> **ACTION ITEM A**
In the passage on business stakeholders, what does capital appreciation refer to?
> **ACTION ITEM B**
Reproduce everything in the passage on business stakeholders from "Operating environment –" down to "suppliers and competitors.".
> **ACTION ITEM C**
Continue the passage on business stakeholders from the point where it stops.

> **GIVEN TEXT**
■ ■ ■ ■ ■
Operating environment – The environment immediately external to a business with which it has close interaction when conducting business activities. This includes customers, suppliers and competitors.
Internal environment – The activities, functions and pressures that occur within a business over which it has control. This includes owners, directors, management and employees.
Key stakeholder groups
Different stakeholders have varying interests in the business, and these interests often depend on their relationship with the organisation. Understanding these interests is essential for managing stakeholder relationships effectively.
Internal stakeholders
Owners and shareholders
Owners (sole traders or partners) and shareholders (in companies) are the individuals who have invested capital in the business. Their primary interests include:
- Ensuring business profitability through effective operations
- Maintaining ethical business practices and socially responsible behaviour
- For shareholders specifically: receiving dividends (dividend yield) and seeing share value increase (capital appreciation)
- Ensuring the business operates sustainably for long-term returns
Capital Appreciation vs Dividend Yield: Shareholders have two main ways of earning returns on their investment. Capital appreciation refers to the increase in share value over time, while dividend yield represents the regular income payments distributed from company profits. Some shareholders prioritize immediate income (dividends), while others focus on long-term growth (capital appreciation).
■ ■ ■ ■ ■
> **EXCERPTED DATA**
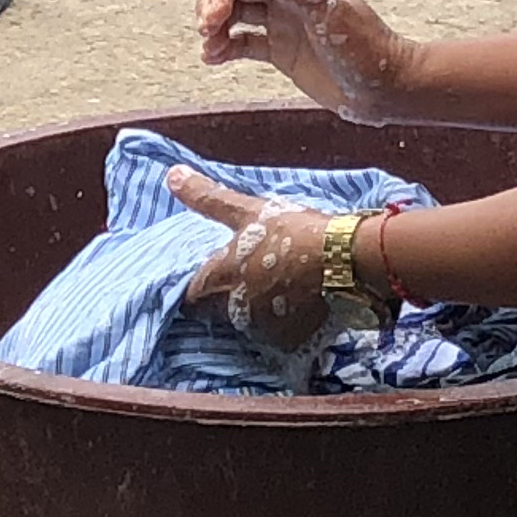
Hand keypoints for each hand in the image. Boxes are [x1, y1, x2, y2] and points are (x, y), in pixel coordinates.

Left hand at [173, 166, 376, 353]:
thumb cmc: (291, 231)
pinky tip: (290, 305)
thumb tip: (172, 175)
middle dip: (221, 300)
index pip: (187, 298)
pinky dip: (278, 323)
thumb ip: (207, 198)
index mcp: (216, 281)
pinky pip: (273, 335)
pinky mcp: (287, 340)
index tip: (207, 275)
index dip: (194, 287)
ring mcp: (260, 329)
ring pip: (243, 325)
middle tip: (241, 278)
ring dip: (249, 312)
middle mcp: (232, 311)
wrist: (344, 260)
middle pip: (213, 314)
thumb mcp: (248, 209)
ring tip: (268, 289)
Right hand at [194, 0, 420, 123]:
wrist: (386, 88)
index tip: (214, 14)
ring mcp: (283, 24)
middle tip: (206, 28)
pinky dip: (224, 48)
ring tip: (210, 47)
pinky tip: (213, 58)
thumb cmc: (365, 48)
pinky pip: (243, 43)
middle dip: (213, 4)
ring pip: (235, 15)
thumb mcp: (326, 10)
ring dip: (215, 27)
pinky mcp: (281, 51)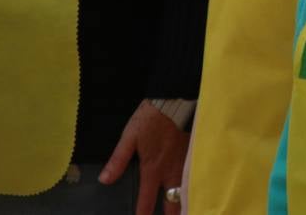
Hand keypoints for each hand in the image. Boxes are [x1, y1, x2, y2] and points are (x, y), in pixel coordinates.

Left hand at [99, 100, 187, 214]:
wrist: (173, 102)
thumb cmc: (149, 120)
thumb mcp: (129, 138)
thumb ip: (118, 160)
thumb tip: (105, 180)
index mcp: (153, 169)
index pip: (147, 199)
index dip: (144, 214)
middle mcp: (171, 170)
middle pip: (174, 201)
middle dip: (174, 214)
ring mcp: (186, 163)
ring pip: (188, 191)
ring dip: (187, 203)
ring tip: (191, 210)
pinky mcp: (194, 154)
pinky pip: (197, 176)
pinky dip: (197, 187)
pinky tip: (201, 192)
■ ■ ■ ■ ■
> **EXERCISE RESULT A**
Capital appreciation refers to the increase in share value over time.

> **EXERCISE RESULT B**
Operating environment – The environment immediately external to a business with which it has close interaction when conducting business activities. This includes customers, suppliers and competitors.

> **EXERCISE RESULT C**
Directors and partners
Directors of companies or partners in partnerships hold leadership positions with strategic responsibilities. Their interests typically include:
- Developing and directing major business decisions and strategies
- Ensuring strict adherence to corporate governance, including ethical and honest behaviour
- Maintaining social responsibility commitments
- Gaining personal power and status through their position
- Receiving appropriate remuneration, including salary and potentially share options
Corporate governance refers to the systems, principles and processes by which businesses are directed and controlled, ensuring accountability and transparency. Strong corporate governance protects stakeholder interests and builds trust in the organisation.
Management
Management sits between ownership and employees, responsible for implementing strategy and achieving objectives. Their interests include:
- Being involved in setting business goals and objectives
- Successfully achieving those goals and objectives
- Securing their position and advancing their career within the business
- Receiving fair remuneration packages, including salary and fringe benefits
- Gaining job satisfaction from their work
- Working for an ethical and socially responsible organisation
Fringe benefits are benefits received by employees in addition to their normal wage or salary, such as company cars, childcare provisions or enhanced superannuation contributions. These non-monetary benefits can significantly enhance employee satisfaction and retention.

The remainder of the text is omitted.